Sunday, May 24, 2015

Lieutenant-General David Morrison retires

On 14 May 2015 Chief of the Australian Army, Lieutenant-General David Morrison retired after 36 years of military service.

My reason in mentioning this is that at a time when most people would probably sum up the Army in terms of Peter Sellers’ portrayal of Queen Victoria – “Join up and travel to distant and exotic places. Meet interesting and exciting people, and then kill them." – Morrison’s no-nonsense, non-sexist outlook was an inspiration.

Most notably in 2013 he gave a short speech in respect of an internet sex-ring in the Army that went by the name of the Jedi Council. 

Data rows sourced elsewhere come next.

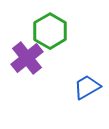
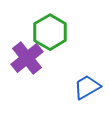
green hexagon: moved 1 px down
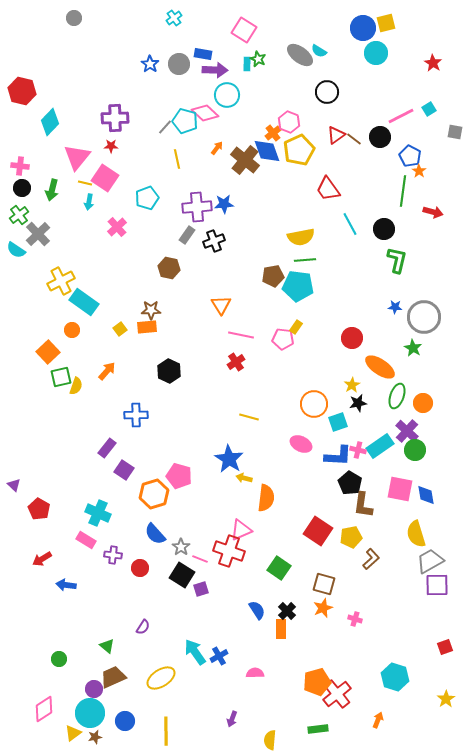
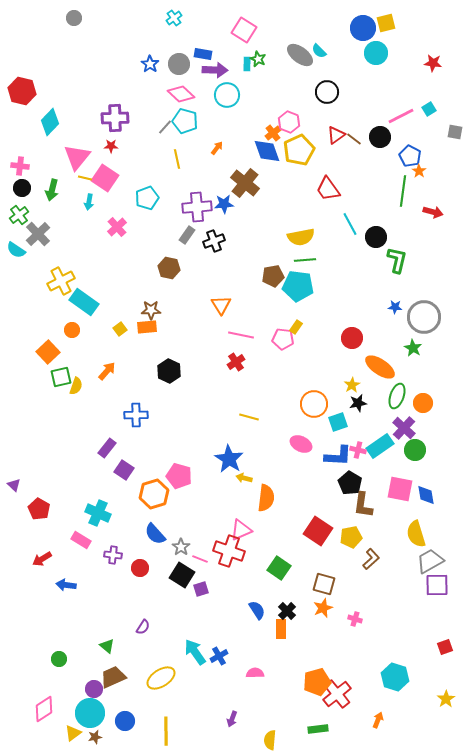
cyan semicircle at (319, 51): rotated 14 degrees clockwise
red star at (433, 63): rotated 24 degrees counterclockwise
pink diamond at (205, 113): moved 24 px left, 19 px up
brown cross at (245, 160): moved 23 px down
yellow line at (85, 183): moved 5 px up
black circle at (384, 229): moved 8 px left, 8 px down
purple cross at (407, 431): moved 3 px left, 3 px up
pink rectangle at (86, 540): moved 5 px left
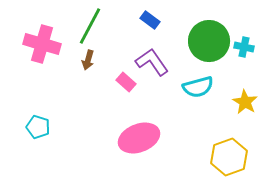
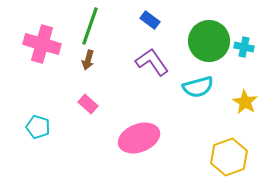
green line: rotated 9 degrees counterclockwise
pink rectangle: moved 38 px left, 22 px down
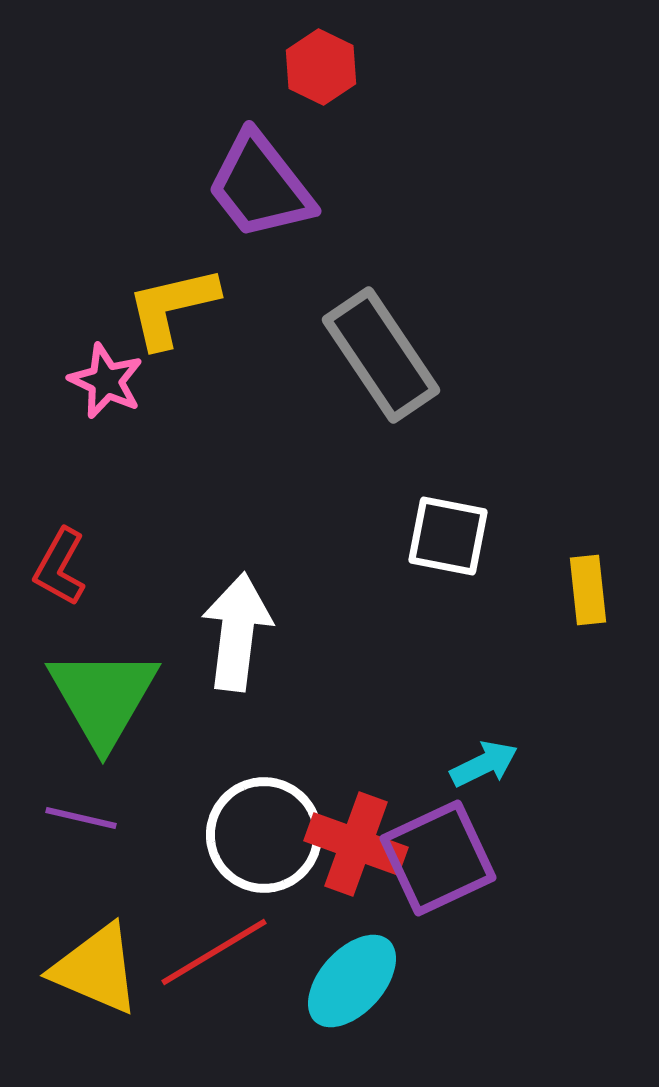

The speech may be heard and seen by clicking on the following link:

The text of the speech follows.

It is well worth reading again.

“Earlier today I addressed the media and through them and the Australian public about ongoing investigations in to a group of officers and NCO’s whose conduct, if proven, has not only brought the Australia Army into disrepute, but has let down everyone of you and all of those whose past service has won them the respect of our nation. 
There are limits to how much I can tell you because the investigations into this network by both the NSW Police and the ADF Investigative Service are ongoing, but evidence collected to date has identified a group of men, within our ranks, who have allegedly produced highly inappropriate material demeaning women and distributed it on the internet and Defence's email networks. If this is true, then the actions of these members are in direct contravention to every value that the Australian Army stands for. 
By now I assume you know my attitude to this type of conduct. I have stated categorically, many times, that the Army has to be an inclusive organisation in which every soldier, man and woman, is able to reach their full potential and is encouraged to do so. Those who think that it is okay to behave in a way that demeans or exploits their colleagues have no place in this Army. Our service has been engaged in continuous operations since 1999 and in its longest war ever, in Afghanistan. On all operations female soldiers and officers have proven themselves worthy of the best traditions of the Australian Army. They are vital to us, maintaining our capability now and into the future. 
If that does not suit you, then get out! 
You may find another employer where your attitude and behaviour is acceptable, but I doubt it. The same goes to those who think toughness is built on humiliating others. 
Every one of us is responsible for the culture and reputation of our army and the environment in which we work. If you become aware of any individual degrading another, then show moral courage and take a stand against it. No one has ever explained to me how the exploitation or degradation of others enhances capability or honours the traditions of the Australian Army. 
I will be ruthless in ridding the army of people who cannot live up to its values and I need everyone of you to support me in achieving this. The standard you walk past is the standard you accept. That goes for all of us but especially those who, by their rank, have a leadership role. 
If we are a great national institution, if we care about the legacy left to us by those who have served before us, if we care about the legacy we leave to those who, in turn will protect and secure Australia, then it is up to us to make a difference. If you’re not up to it, find something else to do with your life. There is no place for you amongst this band of brothers and sisters.”

– Chief of the Army, Lieutenant-General David Morrison speech transcript.